The MafG/Bach1-Lcn2 transcriptional axis drives ferroptosis in sepsis-induced acute lung injury via disrupting redox homeostasis.

Abstract

BACKGROUND AND OBJECTIVE: Sepsis-induced acute lung injury (SALI) is a life-threatening condition with high mortality, intimately linked to the disruption of intracellular redox homeostasis. Ferroptosis, an iron-dependent form of regulated cell death driven by lipid peroxidation, has been implicated in sepsis-related organ dysfunction. However, its upstream transcriptional regulators, particularly within alveolar epithelial cells, remain poorly defined. This study aims to investigate the role of the transcription factor MafG and its novel interaction with Bach1 in driving ferroptosis during SALI. METHODS: A murine model of sepsis was established via cecal ligation and puncture (CLP). For in vitro studies, MLE-12 cells were treated with conditioned media from LPS-stimulated macrophages. Gene expression was modulated using siRNA and adeno-associated virus (AAV)-mediated knockdown. Molecular interactions were assessed by co-immunoprecipitation and mass spectrometry. Transcriptional regulation was evaluated by luciferase reporter assays. Redox and ferroptosis markers, including lipid ROS, MDA, GSH, Gpx4, and Slc7a11, were measured.

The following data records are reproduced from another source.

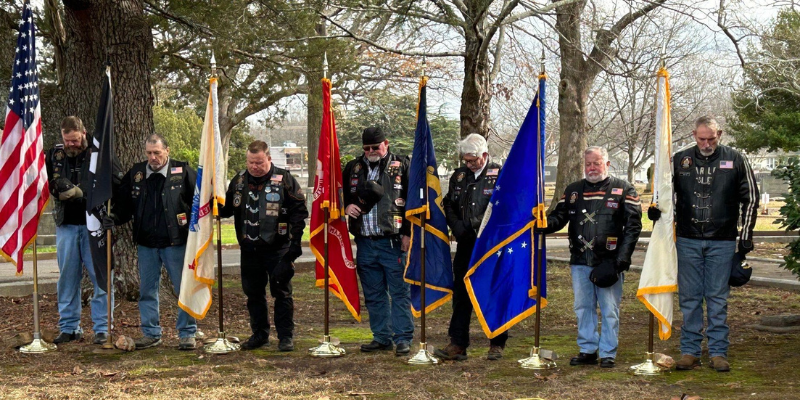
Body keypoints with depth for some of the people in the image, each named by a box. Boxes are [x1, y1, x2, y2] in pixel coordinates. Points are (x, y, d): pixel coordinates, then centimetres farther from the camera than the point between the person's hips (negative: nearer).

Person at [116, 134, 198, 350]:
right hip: (145, 243, 4)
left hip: (175, 242, -3)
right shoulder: (135, 174, 7)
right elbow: (123, 204, 16)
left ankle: (187, 333, 11)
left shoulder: (183, 172, -3)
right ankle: (151, 333, 20)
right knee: (147, 291, 9)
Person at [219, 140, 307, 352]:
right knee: (253, 293, 11)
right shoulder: (239, 180, 8)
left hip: (278, 250, -5)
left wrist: (295, 242, -13)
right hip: (249, 249, 5)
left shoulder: (284, 179, -6)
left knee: (282, 292, -1)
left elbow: (299, 211, -6)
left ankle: (286, 336, 8)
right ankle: (259, 334, 23)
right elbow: (227, 209, 20)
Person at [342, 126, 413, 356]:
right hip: (365, 243, 5)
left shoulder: (401, 166, 1)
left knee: (400, 292, -3)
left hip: (393, 242, -5)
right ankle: (382, 337, 20)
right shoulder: (353, 168, 13)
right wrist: (345, 206, 2)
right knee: (373, 294, 11)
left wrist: (408, 233, -9)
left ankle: (403, 339, 2)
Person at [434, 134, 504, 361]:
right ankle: (457, 344, 10)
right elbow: (449, 205, 17)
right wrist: (457, 227, 0)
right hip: (466, 244, 4)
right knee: (461, 293, 5)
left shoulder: (500, 175, -3)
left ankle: (497, 344, 14)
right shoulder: (459, 176, 11)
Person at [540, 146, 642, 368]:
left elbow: (633, 226, -2)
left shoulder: (623, 190, 3)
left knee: (609, 310, 1)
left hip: (609, 262, -4)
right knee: (583, 307, 8)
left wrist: (621, 259, -10)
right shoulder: (573, 191, 15)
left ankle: (608, 353, 10)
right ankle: (587, 350, 18)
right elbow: (559, 217, 13)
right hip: (580, 261, 4)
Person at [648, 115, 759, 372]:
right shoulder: (680, 160, 4)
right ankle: (689, 351, 13)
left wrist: (746, 237, 2)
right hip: (688, 240, 2)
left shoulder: (735, 160, 1)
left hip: (722, 242, -1)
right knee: (689, 298, 5)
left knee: (718, 299, 3)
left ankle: (718, 352, 11)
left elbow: (750, 199, 6)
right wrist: (656, 208, -4)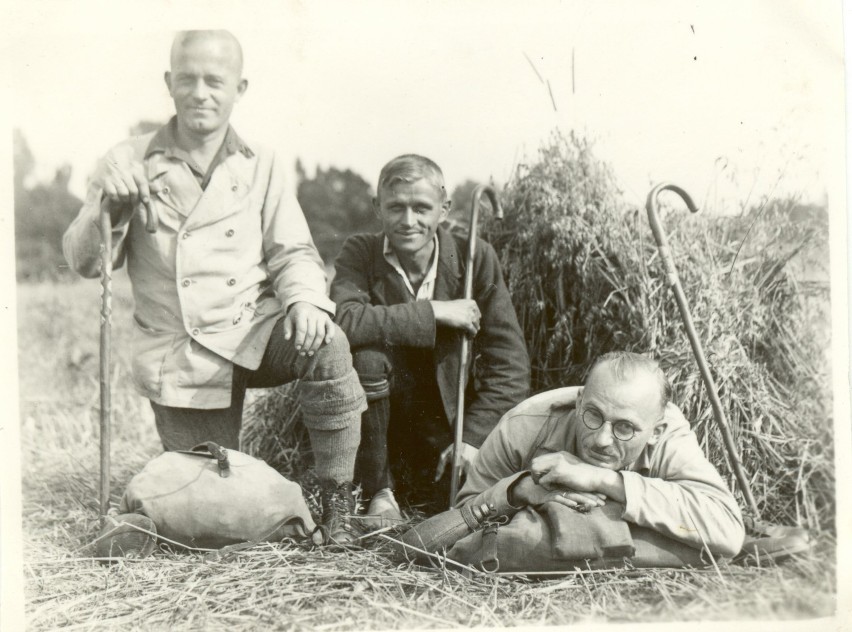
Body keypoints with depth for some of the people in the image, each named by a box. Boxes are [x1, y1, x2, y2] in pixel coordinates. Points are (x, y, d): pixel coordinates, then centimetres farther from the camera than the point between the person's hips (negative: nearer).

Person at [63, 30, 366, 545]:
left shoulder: (260, 165, 5)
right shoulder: (131, 163, 1)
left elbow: (292, 252, 3)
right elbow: (86, 262, -1)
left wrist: (305, 299, -19)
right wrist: (110, 205, -21)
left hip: (251, 331, 0)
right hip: (178, 356, 0)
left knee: (327, 346, -33)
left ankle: (338, 500, -17)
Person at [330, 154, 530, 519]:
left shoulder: (476, 258, -7)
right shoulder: (360, 253, -8)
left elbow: (510, 365, -10)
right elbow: (342, 321, -30)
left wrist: (473, 438, -20)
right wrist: (433, 312, -28)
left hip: (447, 422, 1)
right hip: (378, 415, -1)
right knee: (365, 354, -29)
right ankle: (379, 492, -10)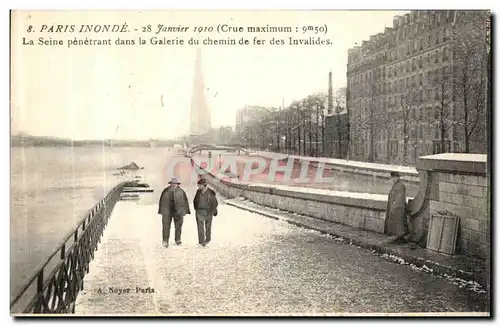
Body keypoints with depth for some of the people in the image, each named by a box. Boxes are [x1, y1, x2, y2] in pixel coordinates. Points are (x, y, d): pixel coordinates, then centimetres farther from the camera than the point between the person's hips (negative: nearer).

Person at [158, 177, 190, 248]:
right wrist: (161, 211, 5)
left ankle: (178, 240, 24)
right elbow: (161, 201, 6)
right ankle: (165, 241, 5)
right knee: (166, 226, -2)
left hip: (178, 211, 0)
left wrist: (185, 211, 0)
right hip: (167, 212, 0)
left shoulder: (181, 192, -1)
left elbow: (185, 201, 3)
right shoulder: (165, 191, 0)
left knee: (178, 226, 8)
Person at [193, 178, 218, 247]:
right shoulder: (198, 191, 1)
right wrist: (196, 209, 5)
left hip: (208, 212, -2)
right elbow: (195, 201, 15)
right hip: (199, 212, 2)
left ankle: (207, 239, 30)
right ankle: (201, 241, 2)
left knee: (208, 227, 12)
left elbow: (215, 203, -6)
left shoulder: (210, 193, -11)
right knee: (200, 227, -2)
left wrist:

The therapeutic potential of Anemoside B4 (AB4) was investigated through molecular docking, surface plasmon resonance (SPR) assays, and in vivo administration. RESULTS: MafG was significantly upregulated in the lungs of septic mice and in CM stimulated alveolar epithelial cells. MafG overexpression exacerbated ferroptosis, while its knockdown conferred protection. Mechanistically, MafG formed a functional heterodimer with Bach1, which directly engages the Lcn2 promoter and drives its transcriptional activation. Lcn2 upregulation drove iron accumulation and lipid peroxidation, culminating in ferroptosis. Overexpression of Lcn2 reversed the anti-ferroptotic effects caused by MafG silencing. In vivo, AAV-shMafG treatment mitigated lung injury, improved redox balance (evidenced by decreased MDA and GSSG, and increased GSH levels), and enhanced survival. Furthermore, we identified AB4 as a potential MafG inhibitor and demonstrated its protective efficacy in vivo. CONCLUSION: The MafG/Bach1-Lcn2 axis represents a novel transcriptional pathway that promotes ferroptosis in SALI by exacerbating oxidative damage. This signaling axis is a promising therapeutic target, and AB4 shows potential as a lead compound for intervention.